MOOCs are meant to deliver cheap, accessible education to people worldwide, but it has been reported that the large online education platform initially founded by two Stanford professors, Coursera, has been blocking access to students in Syria and Iran. The for-profit MOOC operator recently released a statement explaining the block.
“Under [US export control regulations], certain aspects of Coursera’s course offerings are considered services and are therefore subject to restrictions in sanctioned countries, with the exception of Syria,” the statement says.
Export control regulations in regards to MOOCs, a relatively new enterprise, were unclear. Recently the U.S Department of State and Office of Foreign Assets Control alerted Coursera that it was in fact not in compliance and therefore “we instituted a restriction in compliance with current export controls to ensure that our business remains in good standing with the law,” the company stated.
Although Coursera was able to restore full access to students in Syria, it remains blocked in Sudan, Iran and Cuba.
For countries that fall under current US sanctions and regulations, when students try to access the site in attempts to access its free content they will be faced with the following from Coursera:
“Our system indicates that you are attempting to access the Coursera site from an IP address associated with a country currently subject to U.S. economic and trade sanctions. In order for Coursera to comply with U.S. export controls, we cannot allow you access to the site.”
“This is really bad for us,” says Ahmad Sufian Bayram, the MENA Connector for French collaborative consumption network OuiShare and lead organizer of the upcoming startup Damascus, he has also written on how collaborative consumption could solve a myriad of problems in the Arab world. Thanks to the current conflict, “most people cannot go to universities, and cannot take extra courses, so we look to free online courses to make up the difference. We rely on these courses for knowledge, to learn how to become entrepreneurs,” he explains.
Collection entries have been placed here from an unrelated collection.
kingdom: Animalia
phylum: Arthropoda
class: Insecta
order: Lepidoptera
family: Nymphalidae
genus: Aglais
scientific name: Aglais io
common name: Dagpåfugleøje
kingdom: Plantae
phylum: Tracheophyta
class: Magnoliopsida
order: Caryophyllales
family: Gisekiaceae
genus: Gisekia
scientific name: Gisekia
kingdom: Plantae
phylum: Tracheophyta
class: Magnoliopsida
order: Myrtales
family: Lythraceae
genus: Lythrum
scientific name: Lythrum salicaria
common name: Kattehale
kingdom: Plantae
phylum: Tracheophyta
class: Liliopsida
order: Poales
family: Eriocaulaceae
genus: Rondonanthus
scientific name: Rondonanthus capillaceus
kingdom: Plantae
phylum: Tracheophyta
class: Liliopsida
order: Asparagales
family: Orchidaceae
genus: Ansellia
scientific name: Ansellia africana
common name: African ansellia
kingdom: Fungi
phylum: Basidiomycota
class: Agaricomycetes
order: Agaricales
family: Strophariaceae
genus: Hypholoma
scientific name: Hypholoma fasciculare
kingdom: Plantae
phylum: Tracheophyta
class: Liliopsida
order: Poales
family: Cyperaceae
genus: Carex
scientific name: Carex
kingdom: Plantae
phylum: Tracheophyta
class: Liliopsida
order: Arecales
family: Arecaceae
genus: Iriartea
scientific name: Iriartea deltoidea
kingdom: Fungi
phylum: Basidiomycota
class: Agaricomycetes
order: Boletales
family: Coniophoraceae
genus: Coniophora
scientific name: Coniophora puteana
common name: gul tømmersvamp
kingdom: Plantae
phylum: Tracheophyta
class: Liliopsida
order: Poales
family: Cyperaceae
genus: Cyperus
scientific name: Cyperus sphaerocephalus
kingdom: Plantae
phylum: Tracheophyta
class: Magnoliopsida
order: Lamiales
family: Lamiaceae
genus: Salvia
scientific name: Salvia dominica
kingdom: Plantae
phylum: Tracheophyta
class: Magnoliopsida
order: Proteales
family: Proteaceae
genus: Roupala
Nina Curley of Wamda writes that since its launch in 2012, Coursera has grown to involve over 100 institutional partners in 19 countries, providing courses from 700 professors to around 5.5 million students. Its mission “to change the world by educating millions of people by offering classes from top universities and professors online for free,” is now argued to be in conflict due its denial of access to certain students, costing it a universal presence.
Coursera now rivals its competitor Udacity, which must also comply with US sanctions and deny access to certain countries, in that it offers students the option to obtain a certificate in “specializations” or themed tracks of closely connected courses by paying $250 upwards to $500 USD.
Since its boost this past November in raising money from $16 million to $63 million, the company is now trying to find a sustainable business model. It currently has a revenue share model where it grants 6 to 15% of revenue and 20% of profits to universities for courses taught by their professors. To offer real university credit to its students that seek it, the company must show that students will pay, and losing out on a potential profit window may hinder that goal.
As of right now, it is unlikely that for-profit MOOCs such as Coursera and Udacity will be able to be as universal as their founders originally wanted, but with the use of VPN’s (Virtual Private Networks) and the small offering of non-for-profit MOOC edX, students may still have a chance of continuing their education.